The Secure School will be home to up to 49 children at any one time – both boys and girls – and every young offender will be enrolled in formal education or training and encouraged into further study or secure employment on release.
Staff will be trained to offer one-to-one learning support and they will set challenging targets in core academic subjects such as English and Maths. Ofsted inspectors will hold the establishment to the same standards as all other schools and secure children’s homes nationwide, ensuring the highest possible standards.
Young offenders will also be trained in workshops designed to give them the qualifications necessary to go straight into employment or further study on release, including barbering, design technology and catering.
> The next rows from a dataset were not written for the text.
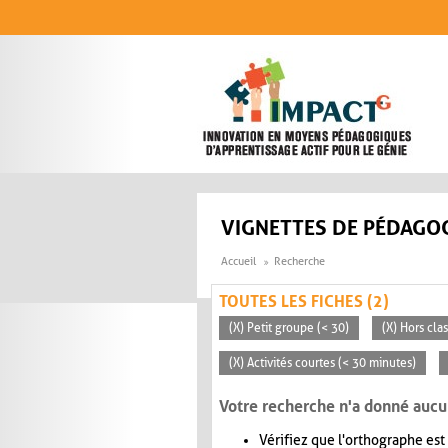
Aller au contenu principal
VIGNETTES DE PÉDAGOG
Accueil
Recherche
TOUTES LES FICHES (2)
(X) Petit groupe (< 30)
(X) Hors cla
(X) Activités courtes (< 30 minutes)
Votre recherche n'a donné aucu
Vérifiez que l'orthographe est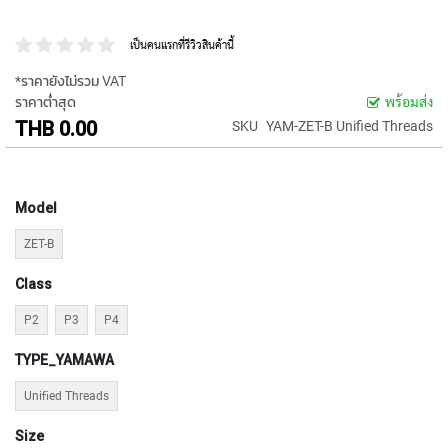
P
E
เป็นคนแรกที่รีวิวสินค้านี้
T
A
*ราคายังไม่รวม VAT
P
ราคาต่ำสุด
พร้อมส่ง
S
THB 0.00
SKU
YAM-ZET-B Unified Threads
Y
A
M
A
Model
W
A
ZET-B
S
Class
P
I
P2
P3
P4
R
A
TYPE_YAMAWA
L
F
Uniﬁed Threads
L
U
Size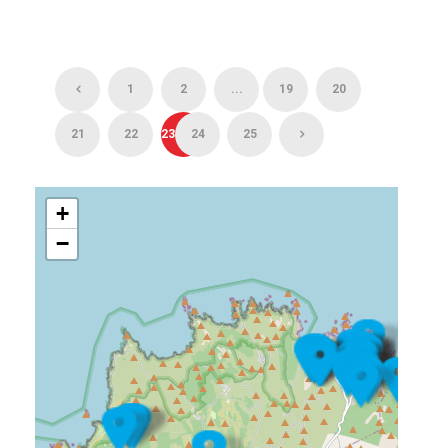
1
2
...
19
20
21
22
23
24
25
+
−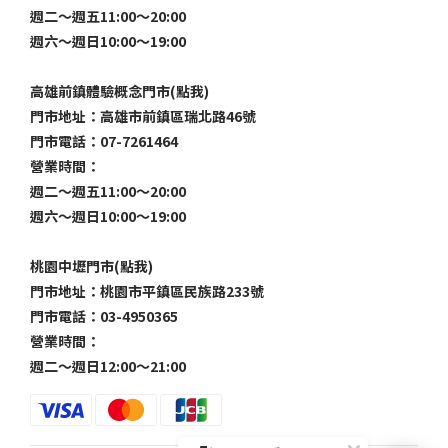
週二～週五11:00～20:00
週六～週日10:00～19:00
高雄前鎮體驗概念門市(點我)
門市地址：高雄市前鎮區瑞北路46號
門市電話：07-7261464
營業時間：
週二～週五11:00～20:00
週六～週日10:00～19:00
桃園中壢門市(點我)
門市地址：桃園市平鎮區民族路233號
門市電話：03-4950365
營業時間：
週二～週日12:00～21:00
Placement decisions will be made internally by the Youth Custody Service in the usual way, subjected to thorough risk assessments and with safety at the forefront of the process.
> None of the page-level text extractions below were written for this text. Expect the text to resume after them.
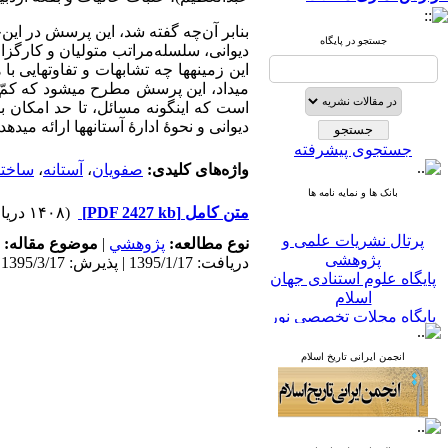
بنابر آن‌چه گفته شد، این پرسش‏ در ای
جستجو در پایگاه
دیوانی، سلسله‌مراتب متولیان و کارگزاران
این زمینه‏ها چه تشابهات و تفاوت‏هایی 
می‏داد، این پرسش مطرح می‏شود که کمّ
است که این‏گونه مسائل، تا حد امکان
دیوانی و نحوۀ ادارۀ آستانه‏ها ارائه می‏
جستجوی پیشرفته
واژه‌های کلیدی:
صفویان
،
آستانه‌
،
ساختا
بانک ها و نمایه نامه ها
متن کامل
[PDF 2427 kb]
(۱۴۰۸ دریافت)
پرتال نشریات علمی و
نوع مطالعه:
پژوهشي
|
موضوع مقاله:
پژوهشی
دریافت: 1395/1/17 | پذیرش: 1395/3/17
پایگاه علوم استنادی جهان
اسلام
پایگاه مجلات تخصصی نور
پایگاه مرکز اطلاعات جهاد
دانشگاهی
انجمن ایرانی تاریخ اسلام
پرتال جامع علوم انسانی
بانک اطلاعات نشریات
کشور
google scholar
virascience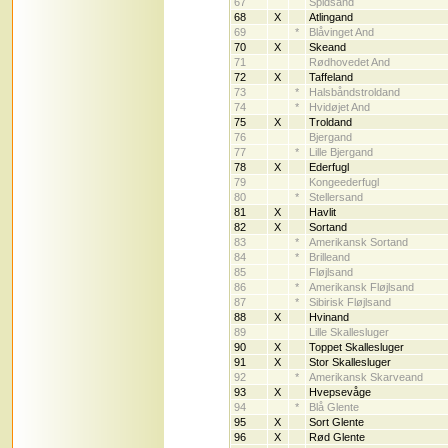
67
Spidsand
68
X
Atlingand
69
*
Blåvinget And
70
X
Skeand
71
Rødhovedet And
72
X
Taffeland
73
*
Halsbåndstroldand
74
*
Hvidøjet And
75
X
Troldand
76
Bjergand
77
*
Lille Bjergand
78
X
Ederfugl
79
Kongeederfugl
80
*
Stellersand
81
X
Havlit
82
X
Sortand
83
*
Amerikansk Sortand
84
*
Brilleand
85
Fløjlsand
86
*
Amerikansk Fløjlsand
87
*
Sibirisk Fløjlsand
88
X
Hvinand
89
Lille Skallesluger
90
X
Toppet Skallesluger
91
X
Stor Skallesluger
92
*
Amerikansk Skarveand
93
X
Hvepsevåge
94
*
Blå Glente
95
X
Sort Glente
96
X
Rød Glente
Young people will be supervised by highly trained staff and the secure site has the same rigorous security procedures as other custodial settings for children.
Prisons and Probation Minister Edward Argar visited the school in Rochester, Kent, yesterday (16 May 2024) to see how this new approach to youth justice will turn young offenders into law-abiding adults when it opens in the coming weeks.
Thanks to sustained efforts by this government to tackle crime by children, there has been an 82% drop in the number of young offenders in youth custody since 2010.
But the few hundred children left have complex needs, such as serious mental health problems and poor education, and have often committed serious offences.
Oasis Restore Secure School will put education and healthcare at the heart of steering young offenders away from gangs and knife crime.
The design is based on international research which shows that smaller settings, high-quality education and healthcare, plus a specialised workforce of teachers and youth workers are the key to successfully turning the lives of young people in custody around.
This new approach was recommended by the now Chief Inspector of Prisons, Charlie Taylor, who conducted a wholesale review of youth justice while chair of the Youth Justice Board.